Requirement → Please repeat each line below exactly, with no images in the copy.
(Material provided begins)
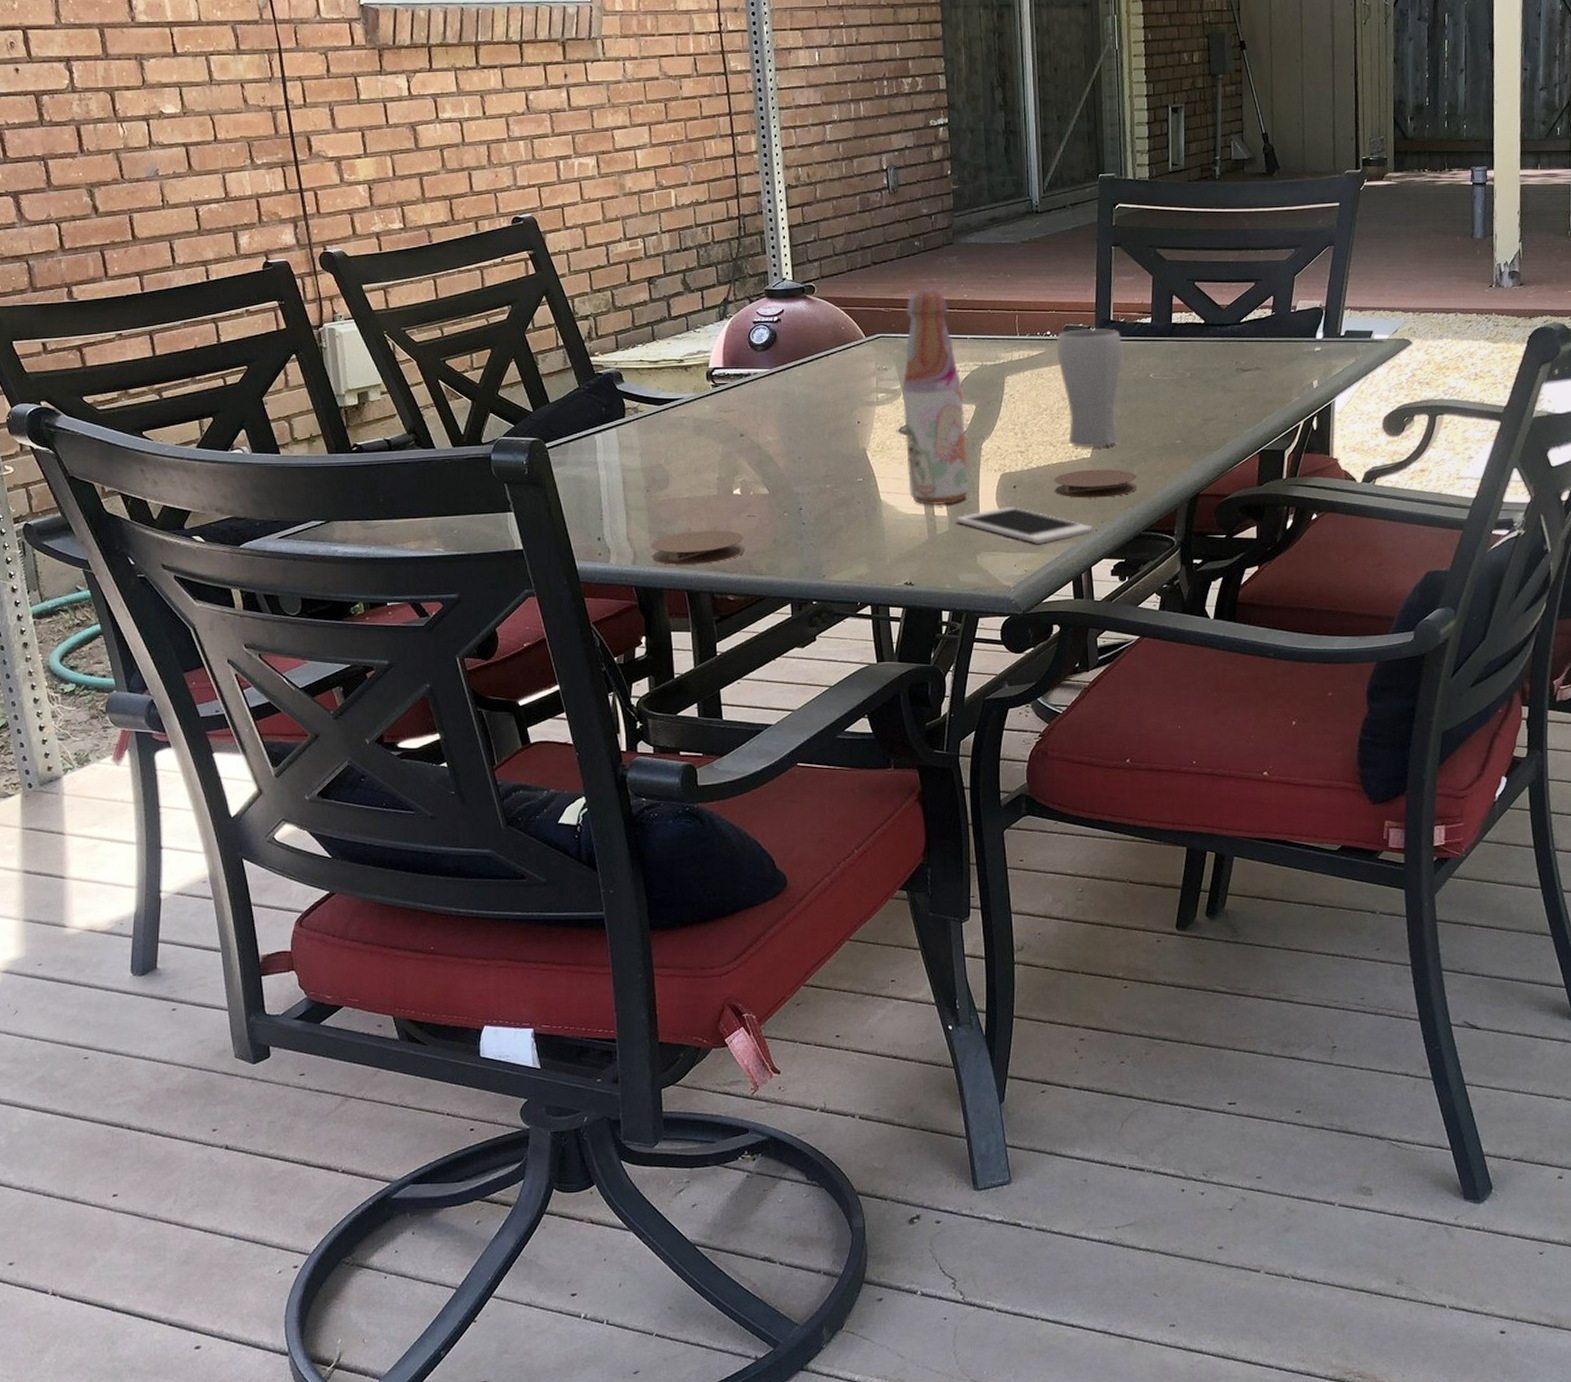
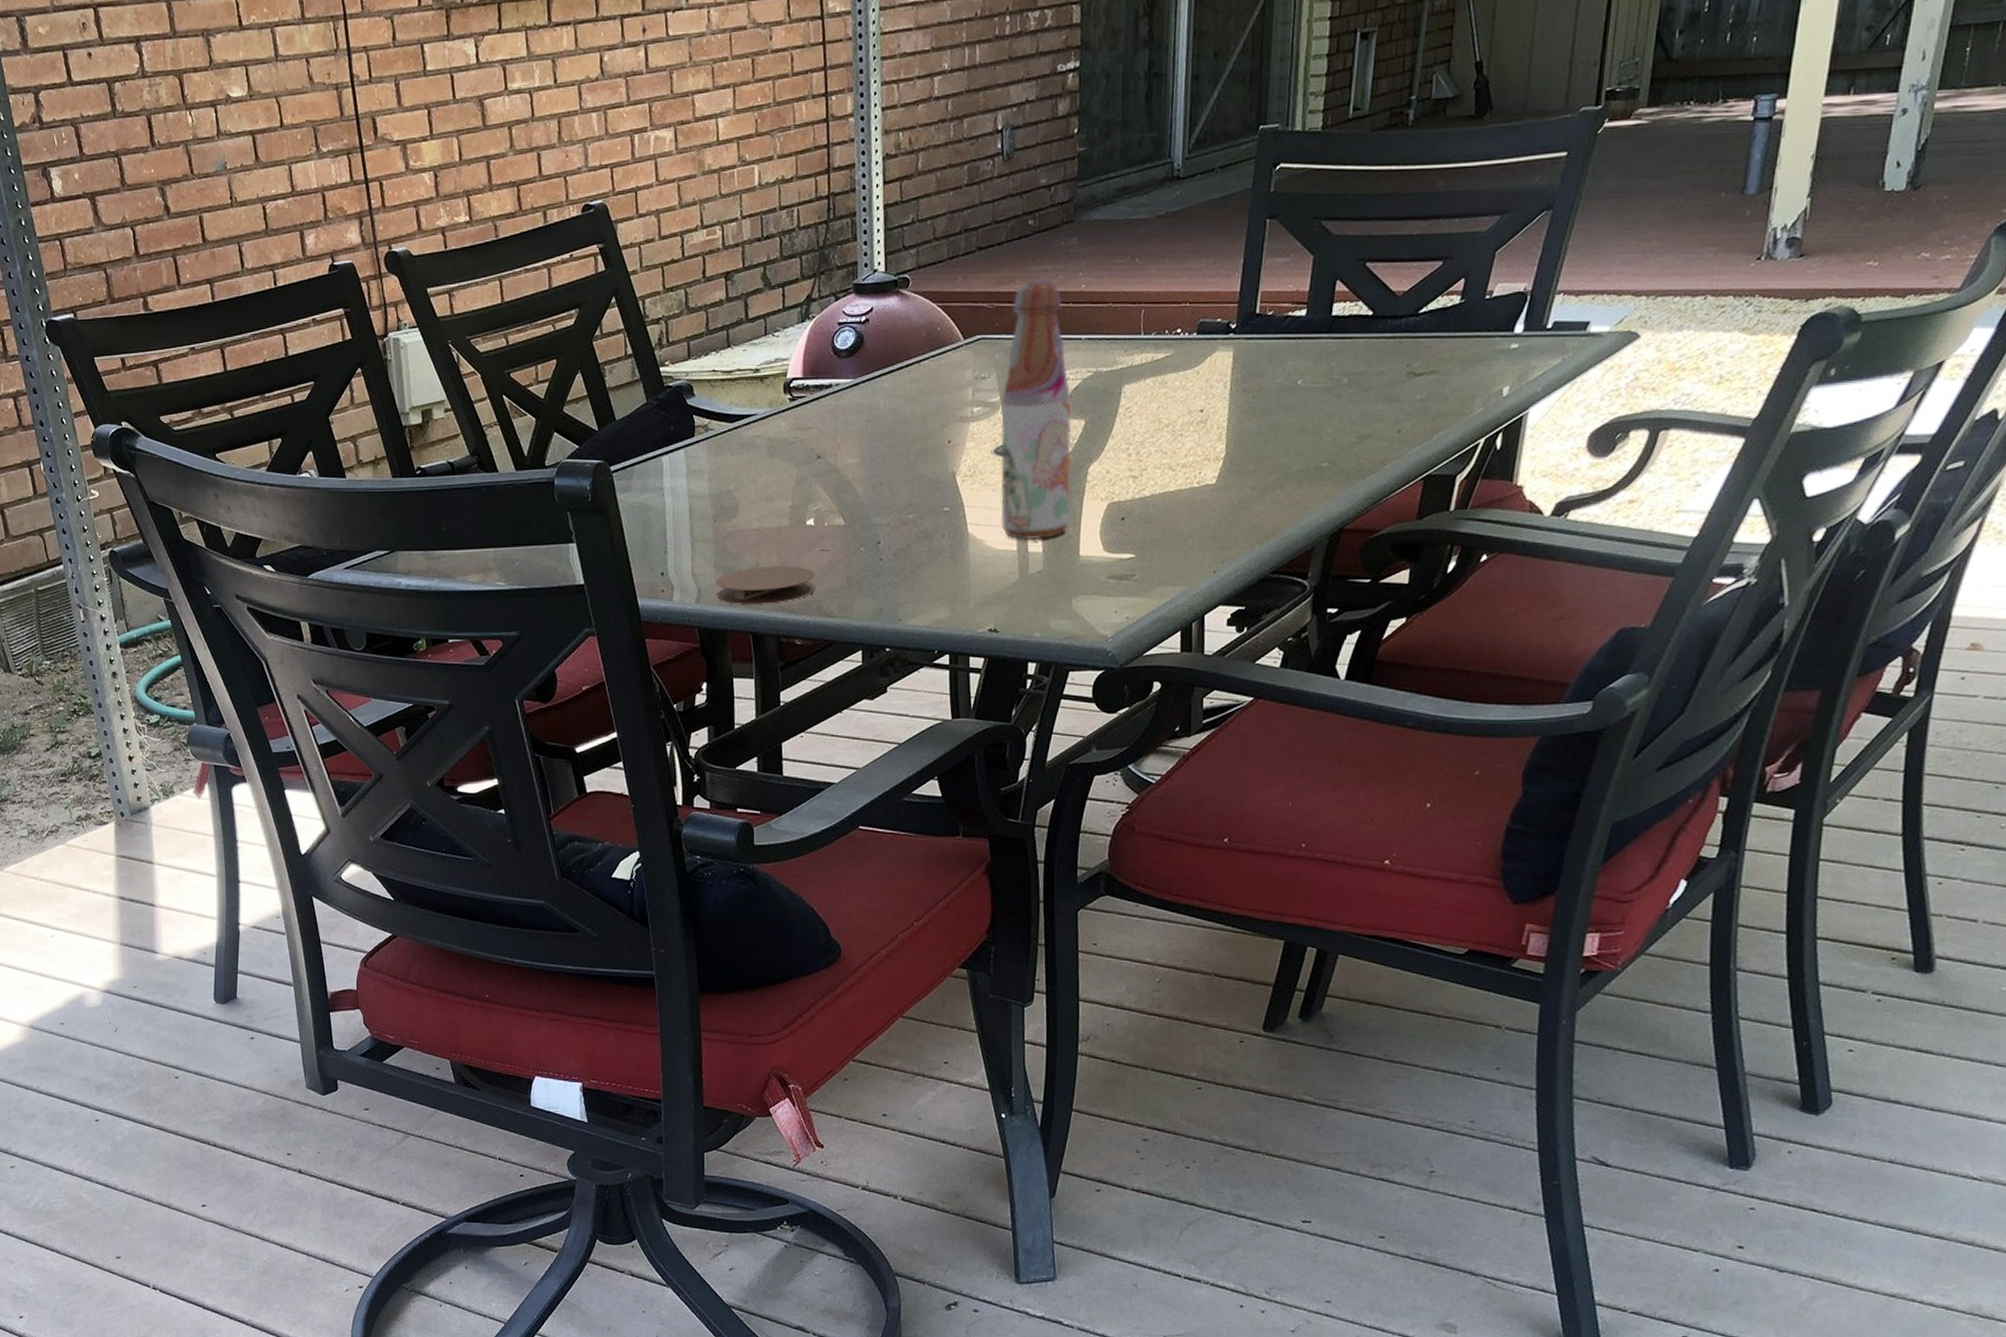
cell phone: present [957,507,1093,544] -> none [1053,542,1211,587]
coaster: present [1054,469,1138,498] -> none [1168,498,1270,533]
drinking glass: present [1057,328,1122,448] -> none [1186,323,1268,472]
(Material provided ends)
Expected answer →
cell phone: present [957,507,1093,544] -> none [1053,542,1211,587]
coaster: present [1054,469,1138,498] -> none [1168,498,1270,533]
drinking glass: present [1057,328,1122,448] -> none [1186,323,1268,472]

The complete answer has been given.